Se trata de construir un acuerdo que precisa que las esperanzas utópicas sean vistas como un desiderátum de futuro que no impide sin embargo el poner por delante la utilidad práctica real para alcanzar el bien común actual. Un acuerdo en aras a conseguir vivir en una sociedad con un consenso de mínimos que permita la convivencia ciudadana y la cohesión social, bases fundamentales para que Cataluña sea vivida por una inmensa mayoría de ciudadanos como una sociedad en la que nadie quiere imponer su hegemonía ni ser su representante único. Un acuerdo que exige la capacidad racional del compromiso parcial frente al “todo o nada”, que requiere abandonar los ultimátums, que reclama deshacerse de las quimeras. Un acuerdo que necesitará hacer concesiones respecto a los propios ideales porque se tienen en cuenta los ideales de los contrarios que no se satanizan. Un acuerdo que siendo probablemente insatisfactorio para algunos sea en cambio suficiente para una gran mayoría. Un acuerdo que como todos los pactos exige renuncias: unos a que todo cambie de inmediato y fuera de la ley si es preciso; otros a que jamás nada cambie, aunque sea dentro de la ley. Debemos separarnos de quienes piensan de manera simplista que a Cataluña le va tan mal que solo cabe salir de España porque es la única causante de sus posibles males, y de quienes piensan de manera equivocada que cualquier cambio por moderado que sea pude acabar con la unidad de España. Unos y otros, por cierto, con muy escasa capacidad de autocrítica.
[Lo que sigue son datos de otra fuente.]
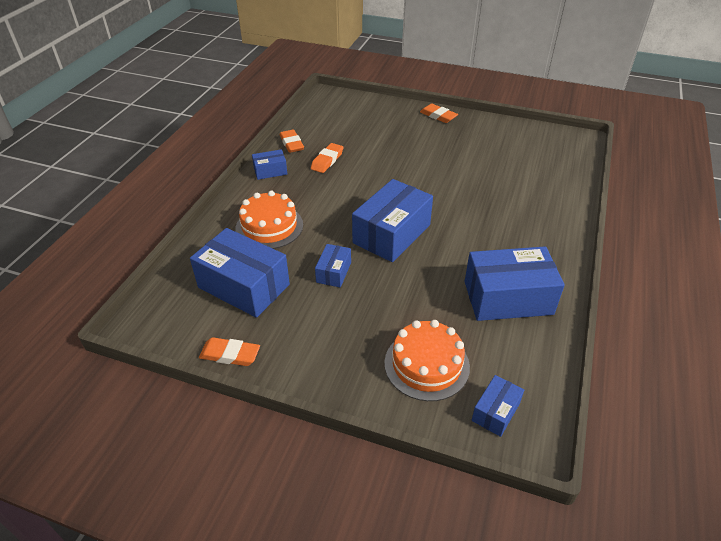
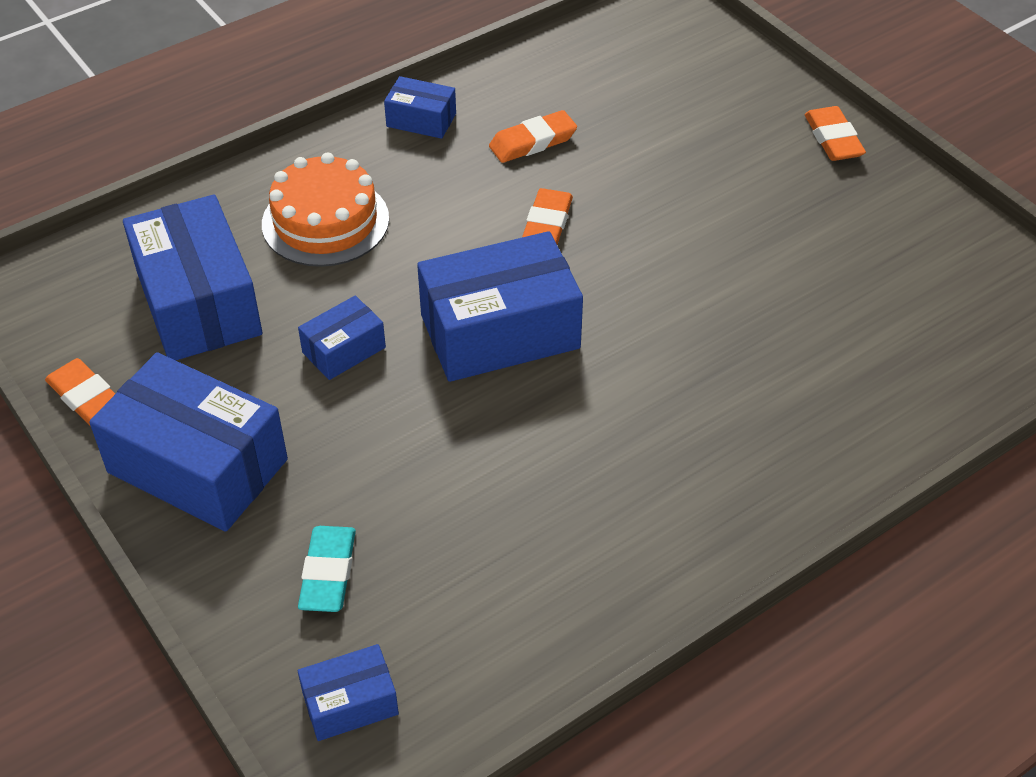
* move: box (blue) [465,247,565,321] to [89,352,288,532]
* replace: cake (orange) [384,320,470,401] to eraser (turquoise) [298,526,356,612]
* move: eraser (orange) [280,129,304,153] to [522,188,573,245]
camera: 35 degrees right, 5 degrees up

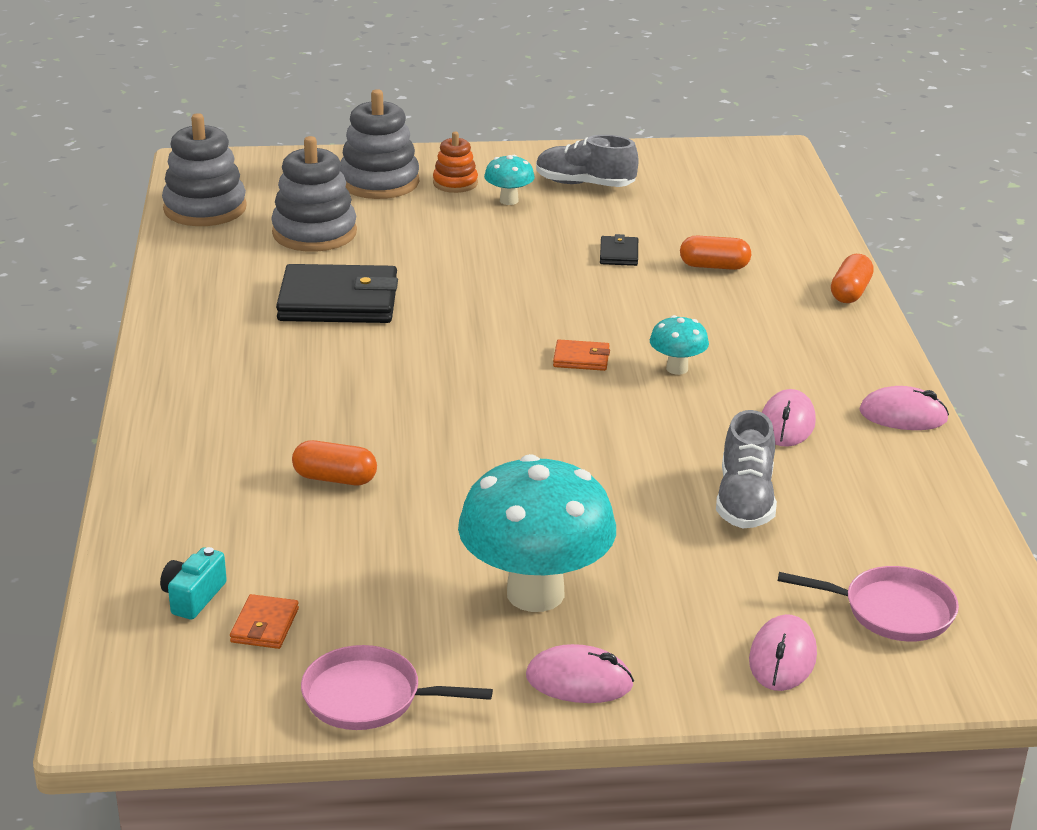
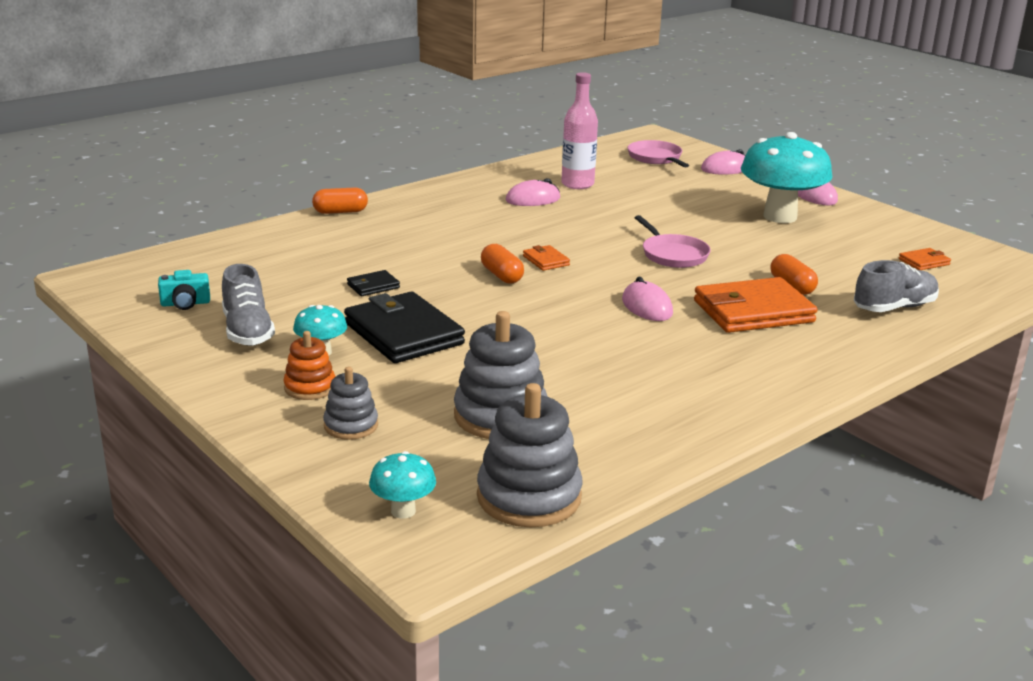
* move: camera (turquoise) [160,547,227,619] to [158,270,210,310]
* resize: stacking toy (grey) [340,89,419,199] = [323,367,378,440] x0.56
* move: wallet (black) [276,264,398,323] to [344,291,465,363]
* move: mushroom (turquoise) [650,315,709,375] to [369,451,436,519]
* move: capsule (orange) [680,235,751,270] to [481,244,524,284]
* insert: bottle (pink) [561,72,598,189]
* move: mouse (pink) [859,386,949,430] to [622,277,673,321]
* move: pan (pink) [301,645,493,730] to [635,215,711,268]
* insert: wallet (orange) [694,277,818,333]
* move: shoe (grey) [716,410,777,528] to [854,260,939,312]
camera: 125 degrees left, 5 degrees down

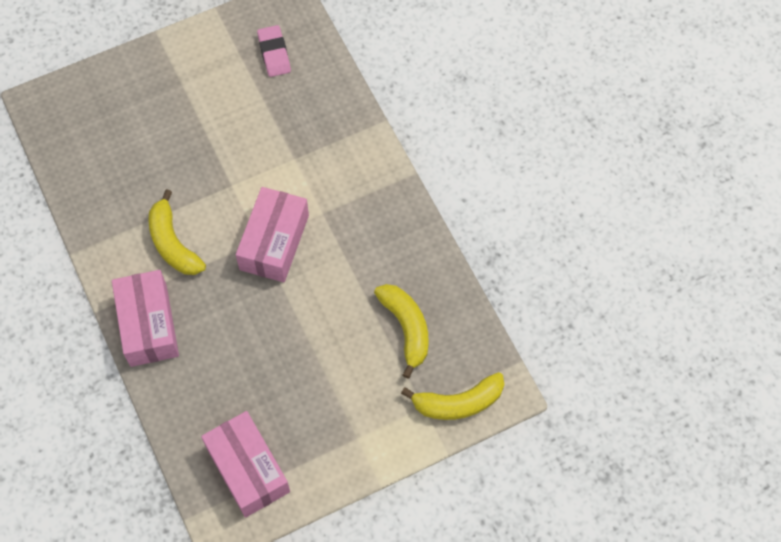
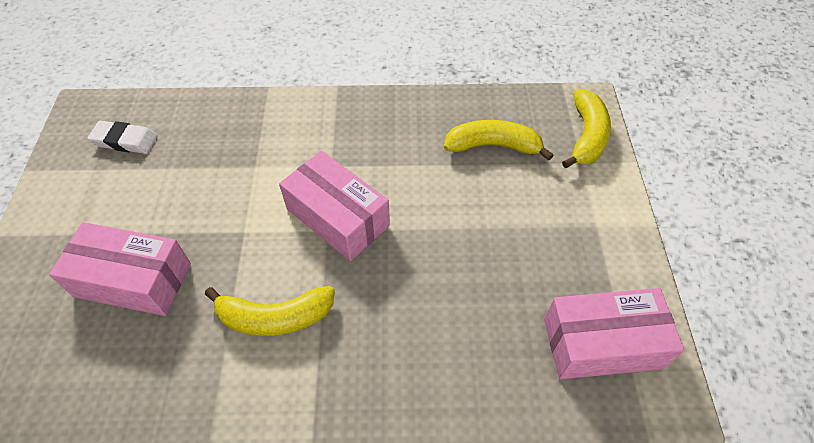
* move: box (pink) [112,270,179,367] to [49,222,191,316]
* recolor: eraser (pink) [257,25,291,77] to eraser (white) [87,121,157,154]
camera: 65 degrees left, 10 degrees down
Se trata, en definitiva, de buscar un pacto que, aunque pueda considerarse imperfecto, por esa misma condición sea, paradójicamente, capaz de concitar el consentimiento de los moderados frente al disenso de los radicales. Moderados que, en mi opinión, son una gran multitud en Cataluña. Un pacto al que cualquier otra comunidad autónoma pueda también aspirar para mantener el principio político de sumar unidad e igualdad con diversidad. Un pacto en que se perciba que aceptar ciertas demandas del secesionismo no rompe ni menoscaba a la unidad española, y que las propuestas constitucionalistas no van en contra de los intereses de los catalanes. Un pacto, al fin, que demuestre que en nada perjudica a ambas realidades históricas permanecer juntas como desde hace cinco siglos, puesto que esa unión ha dado innumerables provechos mutuos y no resta a los catalanes ninguna capacidad para ser reconocibles entre los pueblos de España, de Europa y del mundo.
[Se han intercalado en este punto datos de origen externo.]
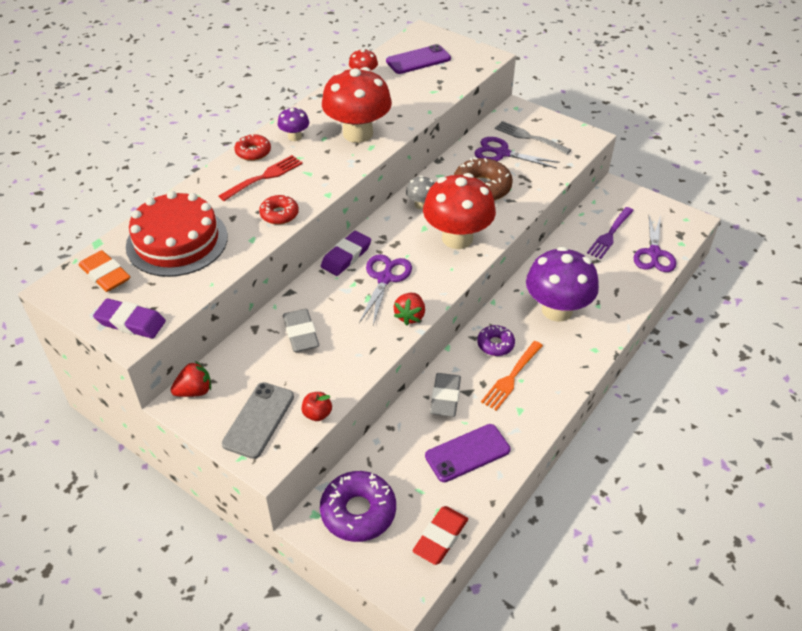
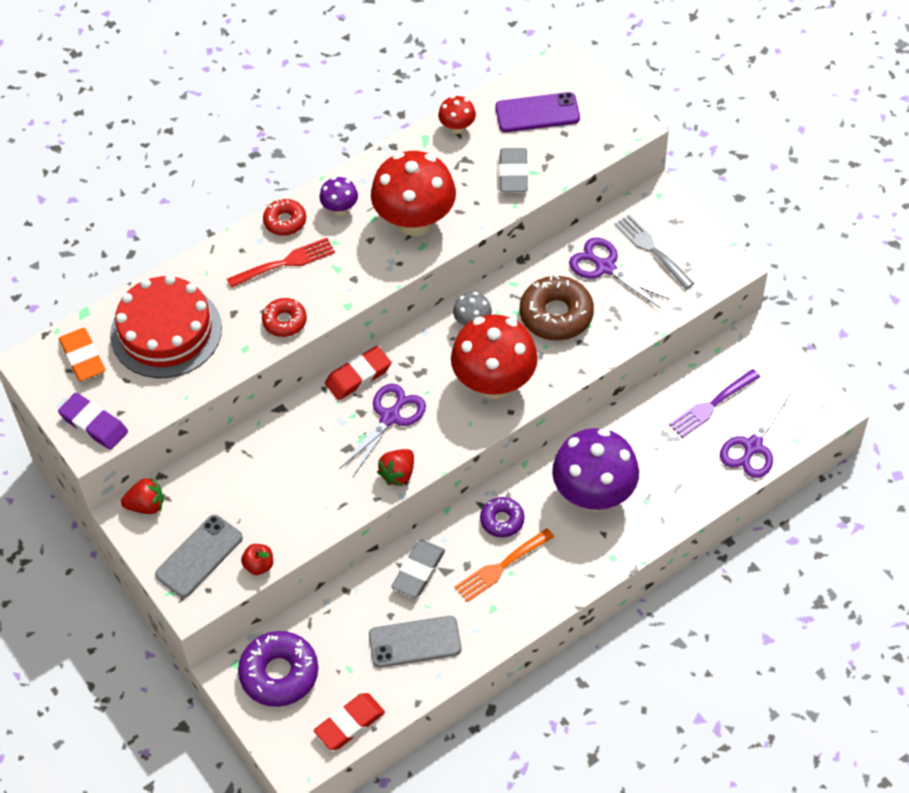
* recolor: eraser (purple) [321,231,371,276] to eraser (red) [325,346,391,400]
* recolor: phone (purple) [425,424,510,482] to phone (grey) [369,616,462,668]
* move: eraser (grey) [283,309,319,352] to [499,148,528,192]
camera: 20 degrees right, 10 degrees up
A mi juicio es un error querer combatir un sentimiento nacionalista mediante la fuerza de otro sentimiento nacionalista. Acordar no es falta de integridad moral ni de convencimiento en las propias ideas. Acordar no es una acción deshonesta que se vive como una capitulación. Alcanzar un acuerdo aunque sea provisional y mejorable es lo propio de la vida social civilizada. Solo el fanatismo intransigente nos impide vivir en concordia con los que piensan lo contrario y están en tu mismo suelo patrio. La agresividad visceral entre compatriotas no soluciona nada y todo lo emponzoña. Los compromisos suelen ser imperfectos, son a veces dolorosos y no siempre producen felicidad inmediata. Pero son necesarios para convivir en sociedades abiertas, plurales y democráticas. En tiempos de grandes dificultades la mejor medicina política y social es buscar el consenso y recordar siempre que Cataluña será de toda la ciudadanía o no será. ¡Cuánto deseo que el pacto presupuestario de republicanos y socialistas catalanes sea un primer paso en esa necesaria dirección!